When the Deans returned to Oregon, a family member called Portland television stations. No one bit on the story.

So, for a dozen years, Robert Dean occasionally has been acknowledged as visitor No. 5,000,000.

Hall of Fame officials had no way of locating Dean.

About two hours searching the Internet and more than two dozen wrong number calls to Portland — note to Portland subscribers, we do not telemarket too much in Oregon — we finally found Robert. It was, for the love of journalism research, the last call of the evening.

That is when Kathy answered and put us in touch with Mr. Five Million.

“We were just cruising the country,” Robert Dean said. “I couldn’t understand how the Hall of Fame picked Canton.”

Actually, Canton picked the Hall of Fame.

“I know that now, after reading the history,” Dean said. “If you don’t know the history of the NFL and Canton, you wouldn’t understand it. People in Portland have no idea about it.”

While his older brother was at college, occasionally friends would ask who the scrawny kid on the baseball card was.

“My brother,” was the answer.

Few believed it until Robert Dean sent back a few autographed cards for the students on the campus of Fairhaven Baptist College in Chesterton, Ind. By the time Robert arrived four years later at Fairhaven, he was a legend.

“It was pretty cool because right after that, people at my church would stop me and tell me they got my card in a pack the other day,” Robert said. “It was neat to see people go buy packs of cards to see if they could get me. Some people asked for autographs, and I don’t mind.”

Forever, Canton has an adopted son in Portland.

Since his famous trip, Robert returned to the Hall of Fame twice. Both times he used his lifetime pass.

“I went back in 1997 and saw the GameDay theater, and I was very impressed with that,” Robert said. “The pass is getting kind of worn. I’m going to have to get it laminated because I plan on using it again. Hey, it’s a free place to get in to when I get back there.”

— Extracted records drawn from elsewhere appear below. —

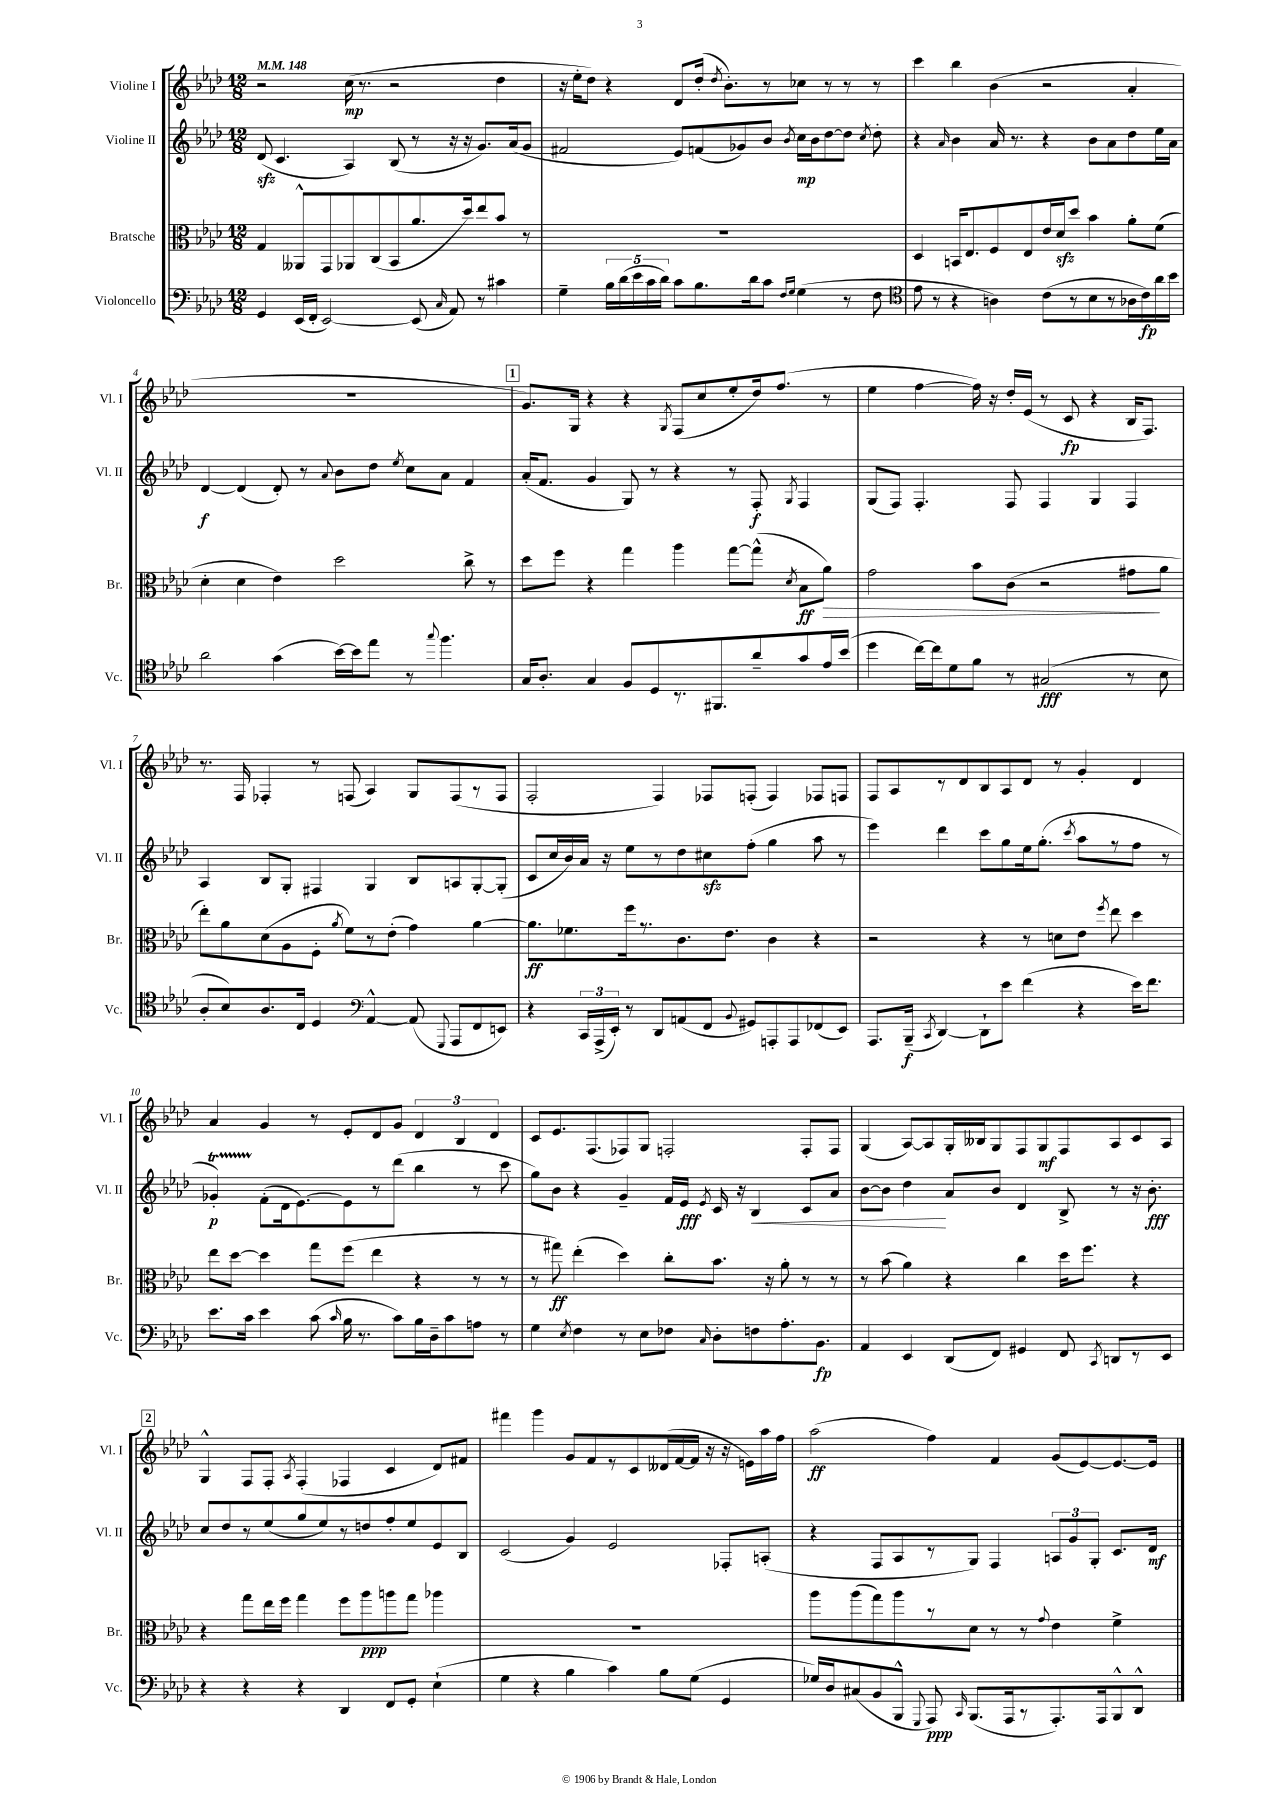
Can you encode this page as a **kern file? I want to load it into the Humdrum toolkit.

**kern	**kern	**kern	**kern
*staff4	*staff3	*staff2	*staff1
*clefF4	*clefC3	*clefG2	*clefG2
*k[b-e-a-d-]	*k[b-e-a-d-]	*k[b-e-a-d-]	*k[b-e-a-d-]
*M12/8	*M12/8	*M12/8	*M12/8
*MM148	*MM148	*MM148	*MM148
4GG	4G	(8d-	2r
.	.	4.c	.
(16EE-	8AA--^^	.	.
16FF'	.	.	.
[2EE-)	8GG	.	.
.	8AA-	4A-)	(16cc
.	.	.	8.r
.	(8C	.	.
.	8BB-	(8B-	2r
(8EE-]	8.a-	8r	.
16qqC	.	.	.
8AA-)	.	16r	.
.	16dd-)	16r	.
8r	8ee-	8.g)	.
4c#	8b-	.	4dd-
.	.	(16a-	.
.	8r	8g	.
=	=	=	=
4G~	1.r	2f#	16r
.	.	.	16ee-'
.	.	.	8dd-)
20B-	.	.	4r
(20d-	.	.	.
20e-	.	.	.
20c	.	.	.
20d-)	.	.	.
8c	.	8e-)	8d-
8.B-	.	(8f	(16dd-'
.	.	.	8qdd-
.	.	.	8.b-')
.	.	8g-)	.
16d-	.	.	.
8c	.	8b-	8r
16qqF	.	.	.
16qqG	.	8qb-	.
(4G	.	16cc	8cc-
.	.	16b-	.
.	.	[8dd-	8r
8r	.	8dd-]	8r
.	.	8qcc	.
8F	.	8dd-'	8r
=	=	=	=
*clefC4	*	*	*
8e-	4D-	4r	4ccc
8r	.	.	.
.	.	16qqa-	.
4r	16BB	4b-	4bb-
.	8.E-	.	.
4A)	8F	16a-	(4b-
.	.	8.r	.
.	8E-	.	.
(8c	16e-	4r	2r
.	16d-	.	.
8r	8dd-	.	.
8B-	4b-	8b-	.
8r	.	8a-	.
16A-	8a-'	8dd-	4a-'
16c)	.	.	.
16a-	(8f	16ee-	.
16b-	.	16a-	.
=	=	=	=
2a-	4d-'	[4d-	1.r
.	4d-	(4d-]	.
(4g	4e-)	8d-')	.
.	.	8r	.
.	.	8qqa-	.
[16b-)	2dd-	8b-	.
16b-]	.	.	.
8ee-	.	8dd-	.
.	.	8qee-	.
8r	.	8cc	.
8qqgg	.	.	.
4.ff	.	8a-	.
.	8cc^	4f	.
.	8r	.	.
=	=	=	=
16G	8dd-	(16a-'	8.g)
8.A-'	.	8.f	.
.	8ff	.	.
.	.	.	16G
4G	4r	4g	4r
8F	4gg	8G)	4r
8D-	.	8r	.
.	.	.	8qG
8.r	4aa-	4r	(8F
.	.	.	8cc
8.FF#	.	.	.
.	[8gg	8r	8ee-'
8a-~	(8gg^^]	8F'	16dd-)
.	.	.	(8.ff
.	8qd-	8qG	.
8g	8B-	4F	.
16e-	8a-)	.	8r
(16b-	.	.	.
=	=	=	=
4dd-	2g	(8G	4ee-
.	.	8F)	.
[16cc)	.	4.F'	[4ff
16cc]	.	.	.
8d-	.	.	.
8f	8b-	.	16ff])
.	.	.	16r
8r	(8c	8F	16dd-'
.	.	.	(16e-
(2G#	2r	4F	8r
.	.	.	8c
.	.	4G	4r
8r	8g#	4F	16B-
.	.	.	8.F)
8B-	8a-	.	.
=	=	=	=
8A-'	8ee-')	4A-	8.r
8B-)	8a-	.	.
.	.	.	16F
8.A-	(8d-	8B-	4F-'
.	8A-	8G'	.
16C	.	.	.
4D-	8F'	4F#	8r
.	8qa-	.	.
.	8f)	.	(8F
*clefF4	*	*	*
[4AA-^^	8r	4G	4A-)
.	(8e-'	.	.
(8AA-]	4g)	8B-	8G
8qqGGG	.	.	.
8AAA-	.	8A	(8F
8FF	[4a-	[8G'	8r
8EE)	.	(8G']	8F
=	=	=	=
4r	8.a-]	8c	2F'
.	.	16cc	.
.	8.f-	16b-)	.
24CC	.	16a-	.
(24AAA-^	.	.	.
.	.	16r	.
24EE-')	.	.	.
8r	16ff	8ee-	.
.	8.r	.	.
8DD-	.	8r	4F)
(8AA	8.c	8dd-	.
8FF	.	8cc#	8F-
.	8.e-	.	.
8qqBB-	.	.	.
8GG#)	.	(8ff'	(8F'
8AAA'	4c	4gg	4F)
8AAA	.	.	.
(8FF-	4r	8aa-	8F-
8EE-)	.	8r	8F
=	=	=	=
8.AAA-	2r	4eee-)	8F
.	.	.	8A-
(16BBB-~	.	.	.
8qCC	.	.	.
[4DD-)	.	4ddd-	8r
.	.	.	8d-
8DD-`]	4r	8ccc	8B-
8e-	.	8gg	8A-
(4f	8r	16ee-	8d-
.	.	(8.gg'	.
.	8d	.	8r
.	.	8qccc	.
4r	8e-	8aa-	4g'
.	8qff	.	.
.	8ee-	8r	.
16e-)	4dd-	8ff	4d-
8.f	.	.	.
.	.	8r	.
=	=	=	=
8.e-	8ee-	4g-')	4a-
.	[8dd-	.	.
16c	.	.	.
4e-	4dd-]	(8f'	4g
.	.	16d-	.
.	.	[8.e-)	.
(8c	8gg	.	8r
16qqc	.	.	.
16B-	(8ff	8e-]	8e-'
8.r	.	.	.
.	4ee-	8r	8d-
8c)	.	(8ddd-	8g
16B-	4r	4bb-	6d-
16D-~	.	.	.
8c	.	.	.
.	.	.	6B-
8A	8r	8r	.
.	.	.	6d-
8r	8r	8ccc	.
=	=	=	=
4G	8r	8gg)	8c
.	8gg#)	8b-	8.e-
8qE-	.	.	.
4F	(4ee-'	4r	.
.	.	.	(8.F
8r	4dd-)	4g~	8F-)
8E-	.	.	8G
8F-	8cc'	16f	2F'
.	.	16e-	.
16qqC	.	8qe-	.
8D-'	8.b-	16c	.
.	.	16r	.
8F	.	4B-	.
.	16r	.	.
8.A-'	8a-'	.	.
.	8r	8c	8F'
8.BB-	.	.	.
.	8r	8a-	8F
=	=	=	=
4AA-	8r	[8b-	(4G
.	(8b-	8b-]	.
4EE-	4a-)	4dd-	[8A-)
.	.	.	8A-]
(8DD-	4r	8a-	16G'
.	.	.	16B--
8FF)	.	8b-	8G
4GG#	4cc	4d-	8F
.	.	.	8G
8FF	16dd-	8B-^	8F
.	8.ff	.	.
8qCC	.	.	.
8DD	.	8r	8A-
8r	4r	16r	8c
.	.	8.b-'	.
8EE-	.	.	8A-
=	=	=	=
4r	4r	8cc	4G^^
.	.	8dd-	.
4r	8gg	8r	8F
.	16ee-	(8ee-	8F'
.	16ff	.	.
.	.	.	8qA-
4r	4gg	8gg	(4F'
.	.	8ee-)	.
4DD-	8ff	8r	4F-
.	8aa-	8dd	.
8FF	8aa	8ff'	4c
8GG'	8gg	8ee-	.
(4E-`	4aa-	8e-	8d-)
.	.	8B-	8f#
=	=	=	=
4G	1.r	(2c	4fff#
4r	.	.	4ggg
4B-	.	4g)	8g
.	.	.	8f
4c)	.	2e-	8r
.	.	.	8c
8B-	.	.	(16d--
.	.	.	[16f
(8G	.	.	16f]
.	.	.	16r
4GG	.	8F-'	16r
.	.	.	16e)
.	.	(8A'	16aa-
.	.	.	16ff
=	=	=	=
16G-)	8aa-	4r	(2aa-
16D-	.	.	.
(8C#	(8aa-	.	.
8BB-	8gg)	8F	.
8BBB-^^	8aa-	8A-	.
8qqGGG	.	.	.
8AAA-)	8r	8r	4ff)
16qqCC	.	.	.
(8.BBB-	8d-	8G)	.
.	8r	4F	4f
16AAA-	.	.	.
8r	8r	.	.
.	8qqg	.	.
8.AAA-')	4e-	12A	(8g
.	.	12g	.
.	.	.	[8e-)
.	.	12G'	.
16AAA-	.	.	.
8BBB-^^	4f^	8.c	8.e-_
8DD-^^	.	.	.
.	.	16d-	16e-]
==	==	==	==
*-	*-	*-	*-
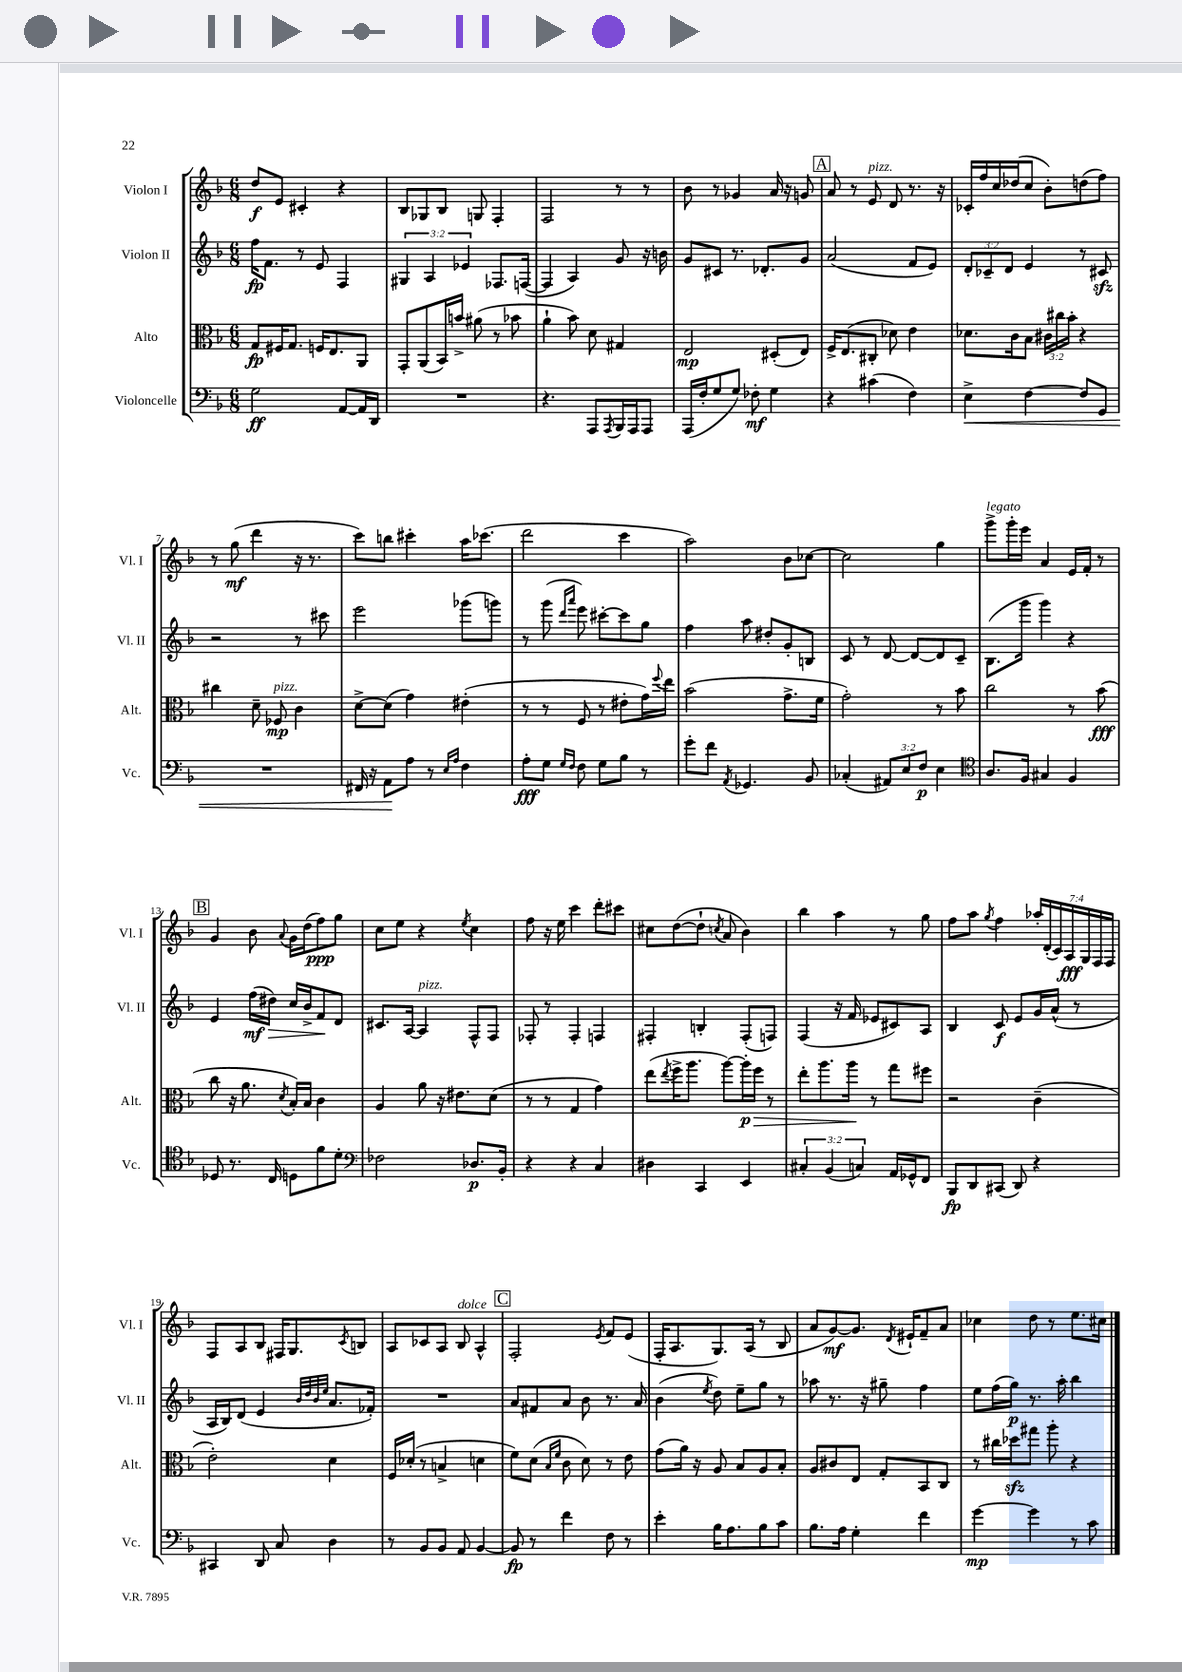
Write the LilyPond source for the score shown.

<<
\new StaffGroup <<
\new Staff = "s0" \with { instrumentName = "Violon I" shortInstrumentName = "Vl. I" } {
    \clef treble \key f \major \numericTimeSignature \time 6/8 \override Staff.TupletNumber.text = #tuplet-number::calc-fraction-text
    d''8\f e'8 cis'4-. r4 |
    bes8 ges8 bes8 g8 f4-. |
    f2 r8 r8 |
    bes'8 r8 ges'4 a'16 r16 g'8 |
    \mark \markup { \box "A" } a'8 r8 e'8^\markup { \italic "pizz." } d'8 r8. r16 |
    ces'16-. f''16 c''16 des''16( c''8 bes'8-.) d''8( f''8) |
    r8 g''8\mf( d'''4 r16 r8. |
    c'''8) b''8 cis'''4-. a''16 ces'''8.( |
    d'''2 c'''4 |
    a''2) bes'8 ces''8~ |
    ces''2 g''4 |
    g'''8->^\markup { \italic "legato" } g'''16-. e'''16 a'4 e'16 f'16-. r8 |
    \mark \markup { \box "B" } g'4 bes'8 \appoggiatura { a'8 } g'16 d''16( f''8\ppp) g''8 |
    c''8 e''8 r4 \acciaccatura { e''8 } c''4 |
    f''8 r16 e''16 c'''4 d'''8-. cis'''8 |
    cis''8 d''8~( d''8-! \acciaccatura { c''8 } a'8 bes'4) |
    bes''4 a''4 r8 g''8 |
    f''8 a''8 \acciaccatura { g''8 } f''4 \tuplet 7/4 { aes''16-. d'16-.( c'16) a16\fff g16 f16 f16 } |
    f8 a8 bes8 fis16 g8. \acciaccatura { c'8 } b8 |
    a8 ces'8 a8 bes8^\markup { \italic "dolce" } a4-^ |
    \mark \markup { \box "C" } f2-. \acciaccatura { e'8 } f'8 e'8( |
    f16-. a8. g8.) a16( r8 bes8 |
    a'8 g'8~\mf) g'8. \acciaccatura { d'8 } eis'16-! f'8-- a'8 |
    ces''4 d''8 r8 e''8. cis''16 \bar "|." |
}
\new Staff = "s1" \with { instrumentName = "Violon II" shortInstrumentName = "Vl. II" } {
    \clef treble \key f \major \numericTimeSignature \time 6/8 \override Staff.TupletNumber.text = #tuplet-number::calc-fraction-text
    f''16\fp f'8. r8 e'8 f4 |
    \tuplet 3/2 { gis4 a4 ees'4 } fes8. f16~( |
    f4 a4) g'8 r16 b'16 |
    g'8 cis'8 r8. des'8.-. g'8 |
    \mark \markup { \box "A" } a'2( f'8 e'8) |
    \tuplet 3/2 { d'8-. ces'8-- d'8 } e'4 r8 cis'8\sfz |
    r2 r8 cis'''8 |
    e'''2 ges'''8( g'''8) |
    r8 g'''8( \grace { d'''16 a'''16 } e'''8) cis'''8~-. cis'''8 g''8 |
    f''4 a''8 dis''8-. g'8-. b8 |
    c'8 r8 d'8~ d'8~ d'8 c'8-- |
    bes8.( g'''16 g'''4) r4 |
    \mark \markup { \box "B" } e'4 f''16\mf( dis''16\>) c''16 bes'16-> f'8\! d'8 |
    cis'8. a16~ a4^\markup { \italic "pizz." } f8-^ f8 |
    fes8-. r8 fes4-. f4 |
    fis4-. b4-. fis8-.( f8) |
    f4( r16 f'16 ees'8 cis'8) a8 |
    bes4 c'8\f e'8 g'16 a'16-^( r8 |
    a16 bes16) d'8( e'4 \grace { bes'32 d''32 bes'32 e''32 } a'8. fes'16-.) |
    R2. |
    \mark \markup { \box "C" } a'8 fis'8 a'8 bes'8 r8. a'16 |
    bes'4( \acciaccatura { e''8 } d''8) e''8-- g''8 r8 |
    aes''8 r8. r16 gis''8-- f''4 |
    e''8 f''16( g''16\p) r8. a''16-. bes''4 \bar "|." |
}
\new Staff = "s2" \with { instrumentName = "Alto" shortInstrumentName = "Alt." } {
    \clef alto \key f \major \numericTimeSignature \time 6/8 \override Staff.TupletNumber.text = #tuplet-number::calc-fraction-text
    g8\fp fis16 g8. f16 e8. a,8 |
    g,8-. a,8( bes,16) b'16-> ais'8( r8 bes'8 |
    a'4-! bes'8) d'8 gis4 |
    e2\mp dis8-.( e8) |
    \mark \markup { \box "A" } f16-> e8.( cis8-. des'8) e'4 |
    des'8. c'16 bes8 \tuplet 3/2 { cis'16 cis''16 bes'16-. } r4 |
    cis''4 d'8-- fes8\mp^\markup { \italic "pizz." } c'4 |
    d'8~-> d'8( g'4) eis'4-.( |
    r8 r8 f8 r8 eis'8-. g'16) \appoggiatura { f''8 } e''16 |
    bes'2( g'8.-> f'16 |
    g'2-.) r8 bes'8 |
    c''2 r8 bes'8\fff( |
    \mark \markup { \box "B" } c''8 r16 a'8. \acciaccatura { d'8 } bes16-.) bes16 c'4 |
    a4 a'8 r16 eis'8. d'8( |
    r8 r8 g4 g'4) |
    e''8( \acciaccatura { e''8 } f''16-> a''8. a''8~) a''16-.\p f''16\> r8 |
    e''8-. a''8. a''16\! r8 g''8 fis''8 |
    r2 c'4--( |
    e'2-.) d'4 |
    f16 des'16-.( r8 b4-> d'4 |
    \mark \markup { \box "C" } f'8) d'8( \grace { bes16 f'16 } c'8 d'8) r8 e'8 |
    g'8( a'16) r16 a8 bes8 a8 bes8-. |
    a8 cis'8 e8 g8-. bes,8 c8 |
    r8 cis''16 des''16\sfz gis''8 a''8-. r4 \bar "|." |
}
\new Staff = "s3" \with { instrumentName = "Violoncelle" shortInstrumentName = "Vc." } {
    \clef bass \key f \major \numericTimeSignature \time 6/8 \override Staff.TupletNumber.text = #tuplet-number::calc-fraction-text
    g2\ff a,8~ a,16 d,16 |
    R2. |
    r4. a,,8 \acciaccatura { a,,8 } bes,,16 a,,16 a,,8 |
    a,,16( f16-. g8 g8) fes8-.\mf g4 |
    \mark \markup { \box "A" } r4 cis'4( f4) |
    e4->\< f4~ f8 g,8 |
    R2. |
    fis,16 r16 a,8\! a8 r8 \grace { e16 a16 } f4 |
    a8-.\fff g8 \grace { g16 f16 } f8 g8 bes8 r8 |
    g'8-. f'8 \acciaccatura { a,8 } ges,4. bes,8 |
    ces4-.( \tuplet 3/2 { ais,8) e8 f8\p } e4 |
    \clef tenor a8. f16 gis4 f4 |
    \mark \markup { \box "B" } des8 r8. c16 d8 f'8 d'8-. |
    \clef bass fes2 des8.\p bes,16-. |
    r4 r4 c4 |
    dis4 c,4 e,4 |
    \tuplet 3/2 { cis4-. bes,4( c4) } a,16 ges,16-^ f,8 |
    bes,,8\fp d,8 cis,8( d,8) r4 |
    cis,4 d,8 c8 d4 |
    r8 bes,8 bes,8 a,8 bes,4~ |
    \mark \markup { \box "C" } bes,8\fp r8 f'4 f8 r8 |
    e'4-. bes16 a8. bes8 c'8 |
    bes8. a16 g4-. f'4 |
    g'4~\mp g'4 r8 c'8 \bar "|." |
}
>>
>>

When the Hall of Fame Game or the enshrinement ceremonies are broadcast on live TV, at least one fan 2,500 miles away has fond memories. The Dean family, undoubtedly, talk about their adventure through Canton and brush with fame.

“One day next summer, I’ve talked to my wife about this, we plan on getting out that way,” he said. “In 2004, we’re going to do something like that. And I’ll use my lifetime pass.”

One day, little Eric and Gregory will be old enough to understand dad’s affection for Canton. Surely, he’ll save a trading card, or two, for his sons.